Finally, at step four, the ALJ relied on the testimony of the VE to conclude that the ALJ found that Stephens was capable of performing his past relevant work as either a security officer or a taxi dispatcher. (Tr. 23). As a result, the ALJ found that Stephens had not been under a disability, as defined in the Social Security Act, from March 31, 2010, through the date of the decision. (Tr. 23-24).

Stephens believes that the ALJ committed several errors. Stephens argues that the ALJ failed to properly consider the side effects of Stephens' medications, the medical opinion of Dr. Ringel, and the effect of Stephens' obesity on his other ailments. Stephens also believes that ALJ committed error by ignoring certain impairments: heart disease, fecal incontinence, arthritis of the right ankle, and loss of fine-motor control in his right hand. Lastly, Stephens alleges that the ALJ's determination that Stephens is not credible is flawed.

Credibility

Stephens argues that the ALJ improperly discredited his testimony in violation of SSR 96-7p by relying on meaningless boilerplate language and failing to properly consider the seven credibility factors. The Commissioner disagrees.

Because the ALJ is best positioned to judge a claimant's truthfulness, this Court will overturn an ALJ's credibility determination only if it is patently wrong. Skarbek v. Barnhart, 390 F.3d 500, 504 (7th Cir. 2004). However, when a claimant produces medical evidence of an underlying impairment, the ALJ may not ignore subjective complaints solely because they are unsupported by objective evidence. Schmidt v.
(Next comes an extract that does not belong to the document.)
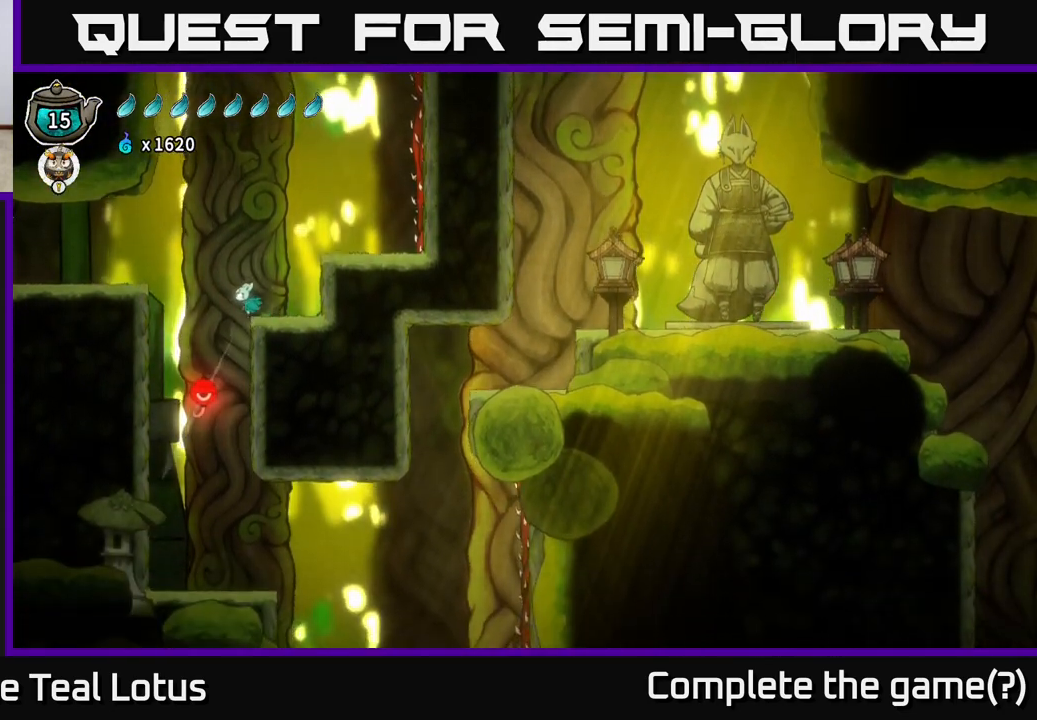
Gameplay with a controller (Xbox layout); each line is a JSON object with the inputs held at the frame after it. "events" lists button and stick changes between this image and that frame as [ms after this image, input, new state], when the widget could be followed in between.
{"buttons": [], "left_stick": "center", "right_stick": "center", "events": [[267, "left_stick", "center"], [383, "right_stick", "center"]]}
Barnhart, 395 F.3d 737, 745-47 (7th Cir. 2005); Indoranto v. Barnhart, 374 F.3d 470, 474 (7th Cir. 2004) (citing Clifford v. Apfel, 227 F.3d 863, 872 (7th Cir. 2000)).

Further, "the ALJ cannot reject a claimant's testimony about limitations on [his] daily activities solely by stating that such testimony is unsupported by the medical evidence." Id. Instead, the ALJ must make a credibility determination that is supported by record evidence and sufficiently specific to make clear to the claimant, and to any subsequent reviewers, the weight given to the claimant's statements and the reasons for the weight. Lopez v. Barnhart, 336 F.3d 535, 539-40 (7th Cir. 2003).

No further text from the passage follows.